5:24:41 PM [Macro error: The file "D:\Program Files\Radio UserLand\www\#prefs.txt" wasn't found.]
More Interop Success: I am off to DevelopMentor's Guerilla .NET course next week so this blog will be silent. While I was working on Radio/.NET interop yesterday, today I focused on using Radio to converse with some pre-.NET SOAP components we have laying around (COM components for which we generated SOAP wrappers using the SOAP Toolkit). Radio works great with these!
My goal was to use existing SOAP components (OK, web services) behind the firewall in an attempt to retrieve a list of insurance policies that I hold. The single biggest problem I had was working out the protocol for each individual invocation and the required sequence of calls. It turned out to be only two calls, but there were many more available and I was unclear on which ones I really needed to perform. WSDL is of no help there; I think it is strictly a documentation issue. I had to resort to looking at how our .ASP scripts go about the process. Since that took the better part of the afternoon I am going to advocate a better way (as soon as I think of it).
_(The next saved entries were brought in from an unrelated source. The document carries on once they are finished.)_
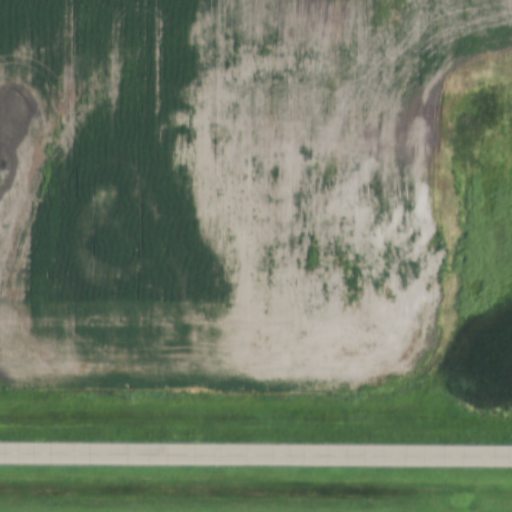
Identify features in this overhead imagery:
road: (256, 456)
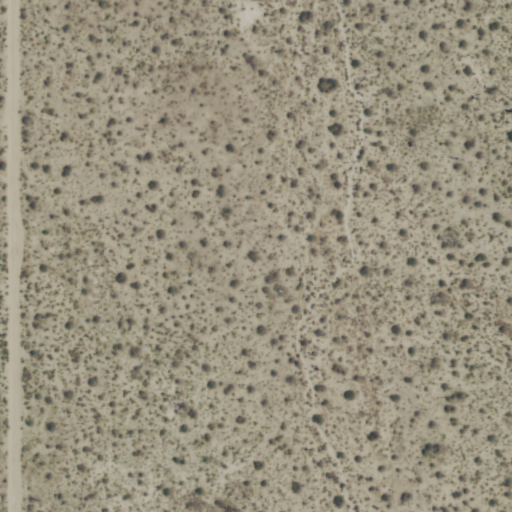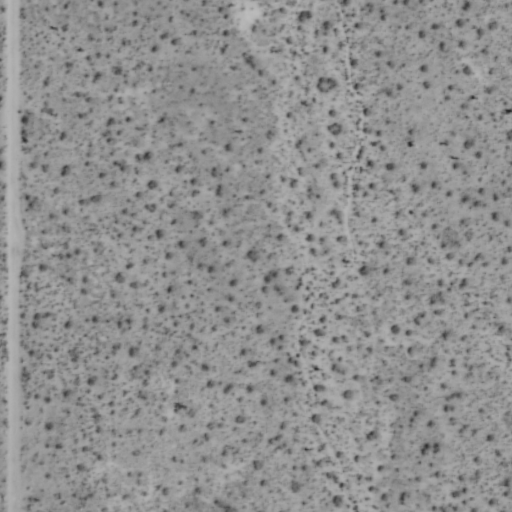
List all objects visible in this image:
road: (20, 255)
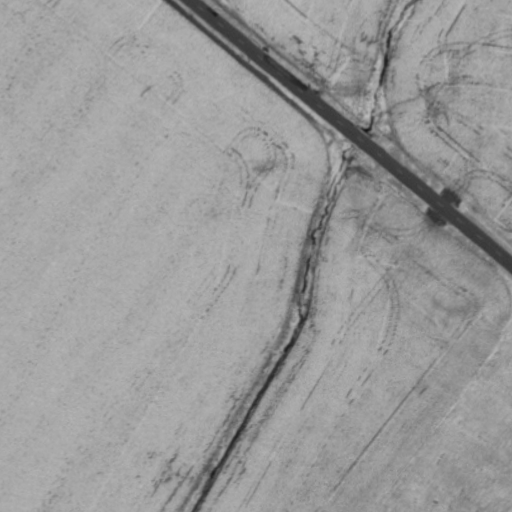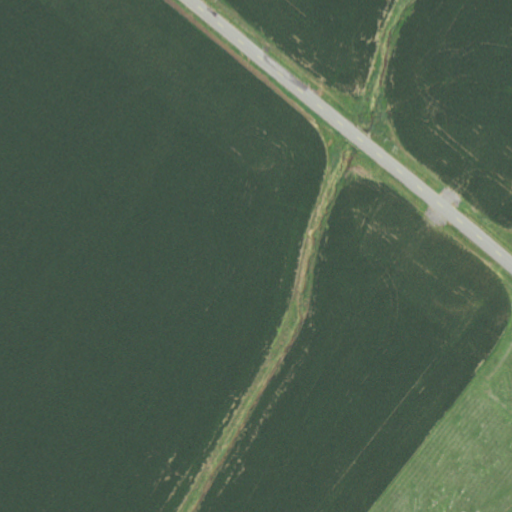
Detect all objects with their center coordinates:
road: (351, 132)
park: (466, 454)
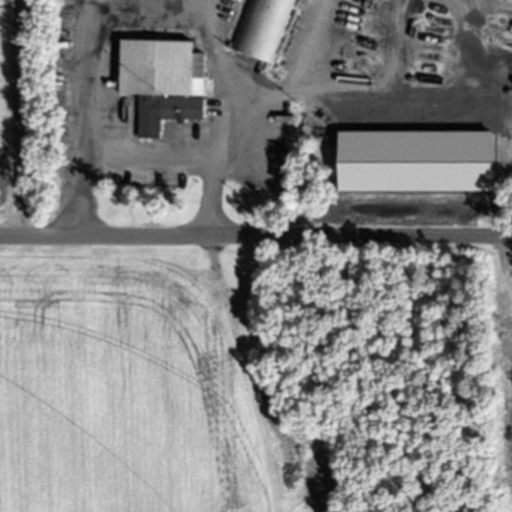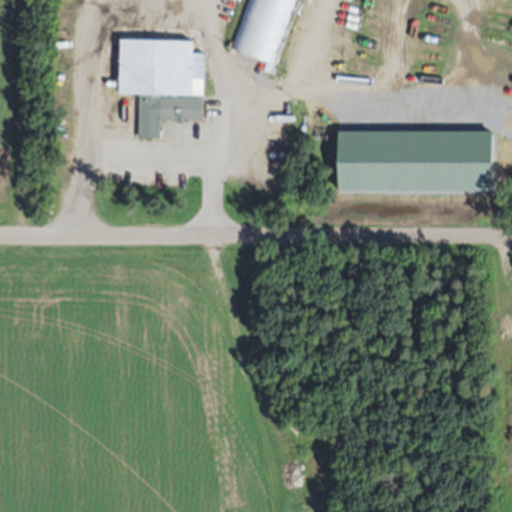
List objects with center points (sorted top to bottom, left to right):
building: (266, 29)
building: (166, 76)
road: (256, 238)
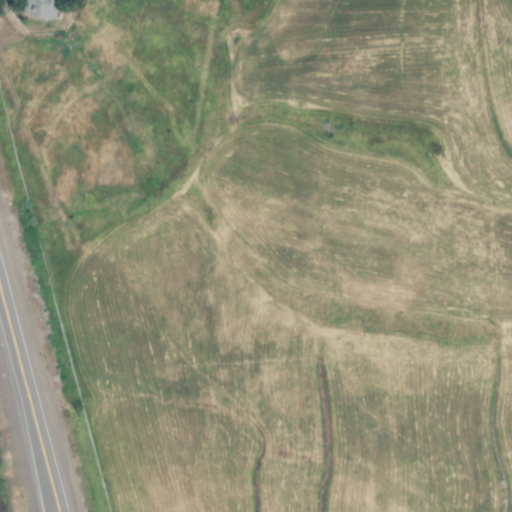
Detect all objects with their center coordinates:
building: (38, 9)
road: (25, 416)
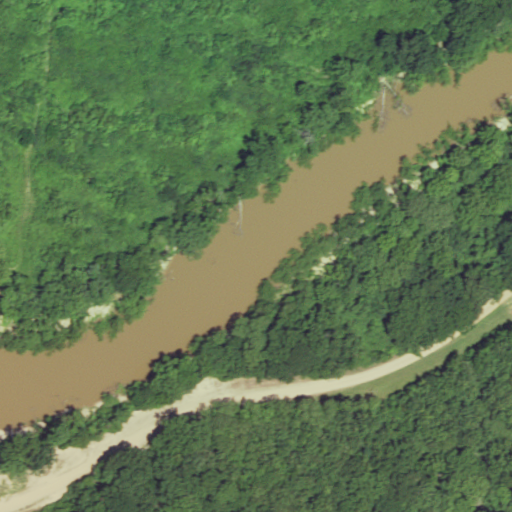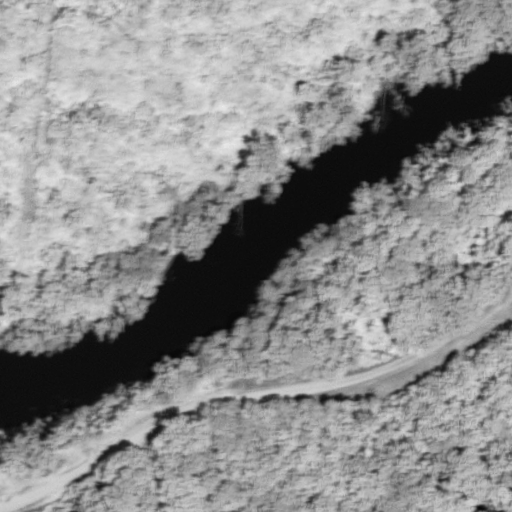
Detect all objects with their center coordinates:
river: (272, 258)
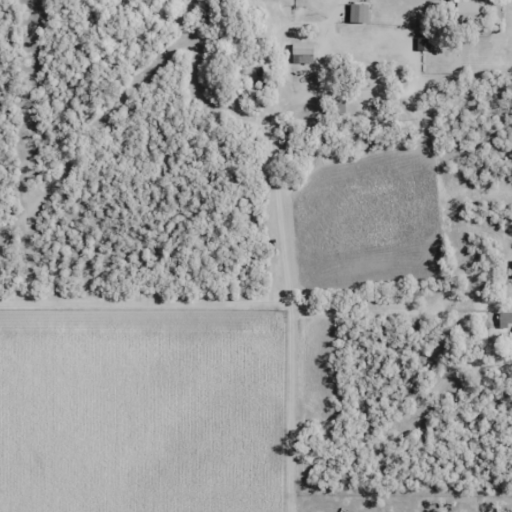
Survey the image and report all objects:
building: (467, 9)
building: (357, 13)
building: (301, 48)
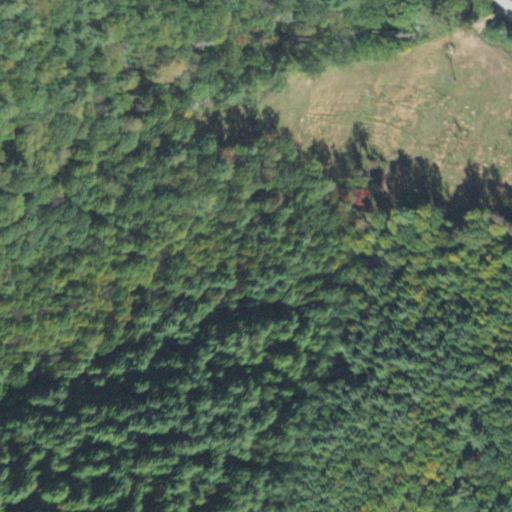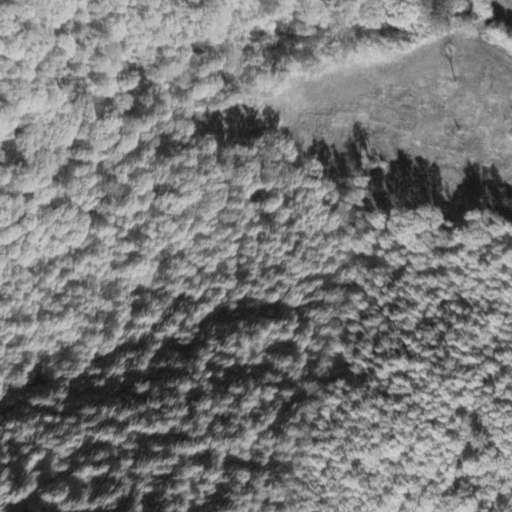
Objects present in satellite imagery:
road: (505, 8)
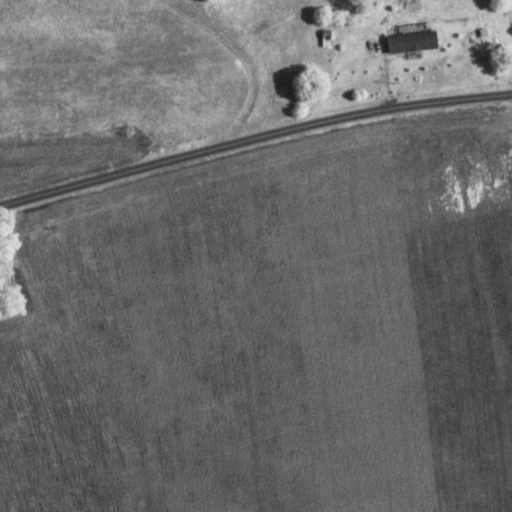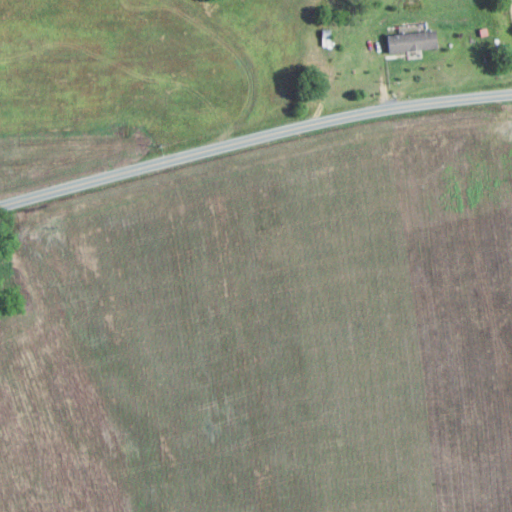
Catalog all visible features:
building: (408, 44)
crop: (111, 70)
road: (254, 140)
crop: (299, 321)
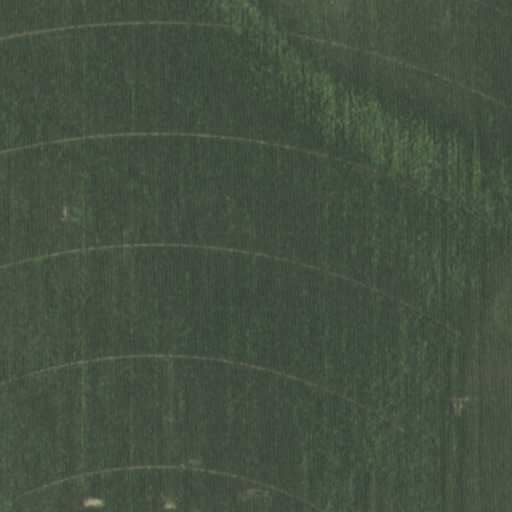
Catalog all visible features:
crop: (256, 255)
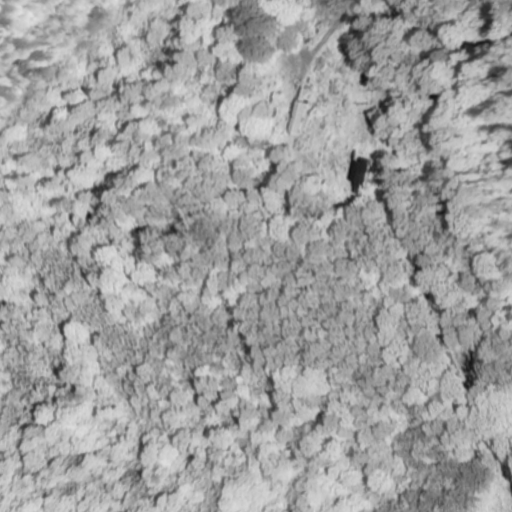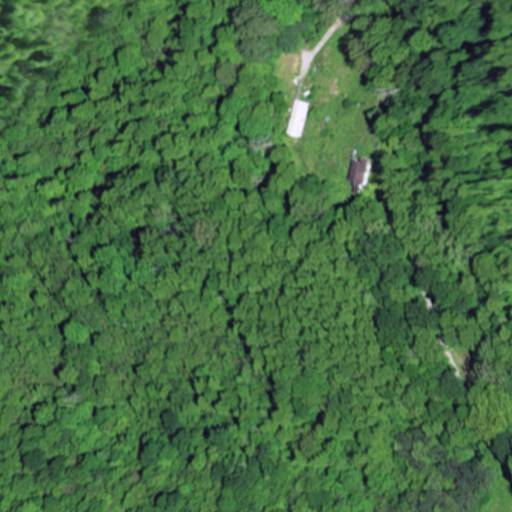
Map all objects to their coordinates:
building: (374, 172)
The protocol for each call was less difficult, but still required a peek at existing code to figure it out. The parameter names documented in the WSDL did not adequately define the purpose of the parameter (so I was not always sure what to plug in). In one case I found a method that was actually expecting an XML document. I guess the parm name, szSeedXML, kind of hinted at that, but there would be no way for sombody to figure out what the XML doc should look like without some kind of doc or sample code. I want to ponder the advantages and disadvantages of this "just pass a string" approach a bit before pronouncing any judgement.
The Lesson I learned was that some kind of human-readable documentation, retrievable from a guessable location is really neccessary before an outsider can work with somebody else's web services. I have something rolling around in the back of my head about how to do this with Radio. More details in a week.